Supplied records =>

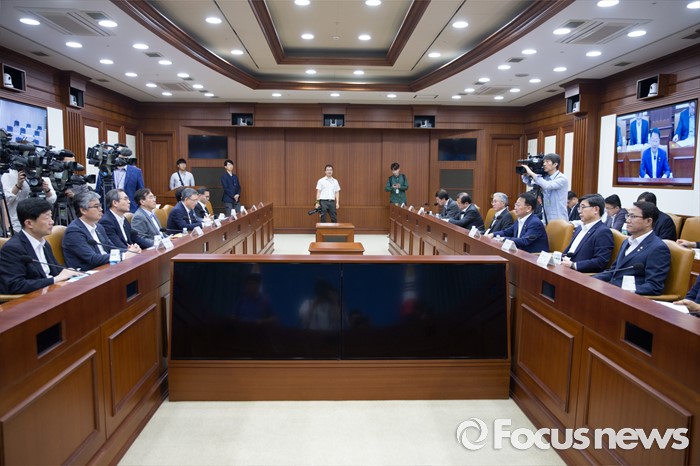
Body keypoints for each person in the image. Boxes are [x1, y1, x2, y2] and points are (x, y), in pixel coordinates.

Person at [0, 198, 81, 294]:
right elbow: (15, 285)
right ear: (29, 223)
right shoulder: (13, 248)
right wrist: (55, 279)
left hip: (51, 292)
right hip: (32, 299)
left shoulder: (43, 243)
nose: (52, 222)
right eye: (47, 218)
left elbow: (54, 270)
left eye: (51, 217)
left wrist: (69, 272)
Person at [593, 201, 670, 295]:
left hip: (628, 298)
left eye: (633, 216)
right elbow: (613, 271)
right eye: (628, 216)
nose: (628, 220)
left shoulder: (658, 248)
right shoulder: (626, 242)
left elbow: (654, 286)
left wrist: (623, 290)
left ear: (648, 221)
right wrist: (591, 280)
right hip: (612, 292)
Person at [63, 191, 140, 271]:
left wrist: (130, 251)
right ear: (83, 210)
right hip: (88, 274)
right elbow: (92, 258)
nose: (101, 209)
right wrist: (123, 256)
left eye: (100, 205)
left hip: (105, 268)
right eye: (96, 206)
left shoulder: (99, 227)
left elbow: (112, 248)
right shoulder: (74, 231)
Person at [561, 194, 613, 273]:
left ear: (596, 209)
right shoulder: (579, 228)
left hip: (579, 274)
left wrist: (574, 265)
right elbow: (569, 252)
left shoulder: (603, 232)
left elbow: (600, 261)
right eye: (579, 208)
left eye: (583, 207)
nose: (579, 211)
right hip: (565, 269)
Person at [1, 168, 57, 234]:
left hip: (40, 224)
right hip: (17, 224)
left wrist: (47, 190)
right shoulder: (9, 174)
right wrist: (18, 186)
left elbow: (52, 200)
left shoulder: (41, 172)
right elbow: (4, 201)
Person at [521, 153, 569, 223]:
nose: (544, 164)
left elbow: (547, 185)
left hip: (559, 217)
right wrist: (525, 175)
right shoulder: (545, 177)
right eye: (543, 162)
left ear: (555, 164)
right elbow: (531, 183)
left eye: (547, 162)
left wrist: (531, 173)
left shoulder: (562, 178)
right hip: (546, 217)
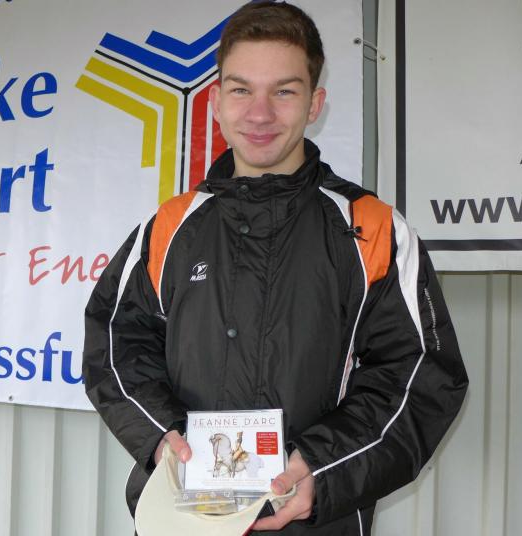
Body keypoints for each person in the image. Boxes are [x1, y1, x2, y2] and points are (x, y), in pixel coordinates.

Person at [82, 2, 468, 534]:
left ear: (315, 104)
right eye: (241, 90)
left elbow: (420, 376)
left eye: (284, 91)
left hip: (318, 523)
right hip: (182, 517)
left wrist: (324, 468)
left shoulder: (372, 228)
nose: (260, 114)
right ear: (217, 102)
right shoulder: (169, 226)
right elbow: (115, 345)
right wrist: (161, 435)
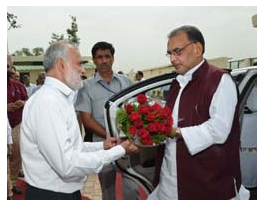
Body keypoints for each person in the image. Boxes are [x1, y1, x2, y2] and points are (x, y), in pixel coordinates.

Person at [20, 41, 138, 200]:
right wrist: (120, 150)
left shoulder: (58, 98)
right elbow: (67, 165)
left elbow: (71, 147)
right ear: (61, 65)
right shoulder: (48, 102)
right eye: (79, 64)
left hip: (62, 192)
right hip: (52, 196)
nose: (83, 70)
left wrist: (103, 145)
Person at [149, 25, 244, 200]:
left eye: (177, 52)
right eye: (169, 53)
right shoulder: (177, 83)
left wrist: (176, 132)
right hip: (170, 179)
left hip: (206, 182)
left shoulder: (219, 80)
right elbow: (171, 122)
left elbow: (219, 130)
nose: (172, 59)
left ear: (197, 49)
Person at [75, 41, 139, 200]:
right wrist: (109, 136)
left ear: (113, 58)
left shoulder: (126, 81)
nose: (104, 60)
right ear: (94, 60)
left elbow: (136, 110)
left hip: (127, 144)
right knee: (107, 189)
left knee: (132, 187)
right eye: (99, 57)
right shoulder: (85, 87)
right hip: (102, 145)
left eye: (107, 56)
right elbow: (86, 120)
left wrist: (127, 136)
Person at [7, 55, 28, 195]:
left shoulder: (18, 86)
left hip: (16, 124)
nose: (7, 68)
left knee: (16, 154)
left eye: (8, 66)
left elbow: (29, 102)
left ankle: (13, 183)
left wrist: (22, 103)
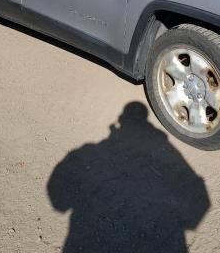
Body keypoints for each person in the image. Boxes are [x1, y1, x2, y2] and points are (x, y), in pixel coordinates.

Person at [47, 101, 210, 253]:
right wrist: (181, 222)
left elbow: (58, 199)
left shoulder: (91, 151)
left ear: (121, 120)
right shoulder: (163, 147)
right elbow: (199, 195)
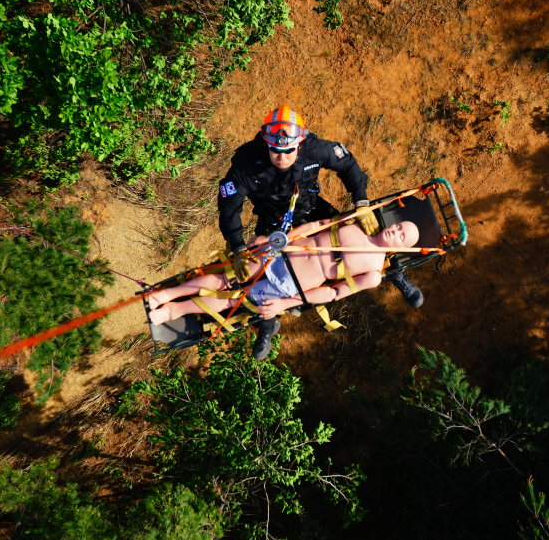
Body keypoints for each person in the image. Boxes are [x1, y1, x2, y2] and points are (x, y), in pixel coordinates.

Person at [218, 105, 424, 357]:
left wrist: (361, 203)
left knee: (364, 237)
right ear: (265, 142)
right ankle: (267, 324)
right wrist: (238, 246)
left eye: (289, 150)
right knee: (257, 270)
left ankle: (393, 272)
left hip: (310, 206)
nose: (282, 157)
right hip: (272, 217)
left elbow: (348, 164)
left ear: (300, 142)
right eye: (275, 150)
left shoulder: (315, 148)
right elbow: (229, 208)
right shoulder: (246, 162)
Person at [149, 219, 420, 359]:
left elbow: (332, 293)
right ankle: (165, 295)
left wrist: (286, 304)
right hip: (281, 255)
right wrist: (277, 239)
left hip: (290, 287)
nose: (395, 231)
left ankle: (173, 311)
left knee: (232, 300)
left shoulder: (373, 273)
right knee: (226, 279)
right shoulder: (356, 226)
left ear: (401, 248)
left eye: (401, 235)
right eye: (397, 226)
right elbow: (314, 227)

What to produce => In the listing above, find the line with "left shoulder: (373, 273)", then copy it and every later line exactly, through the last line, and nothing else.

Written answer =>
left shoulder: (373, 273)
right knee: (226, 279)
right shoulder: (356, 226)
left ear: (401, 248)
left eye: (401, 235)
right eye: (397, 226)
right elbow: (314, 227)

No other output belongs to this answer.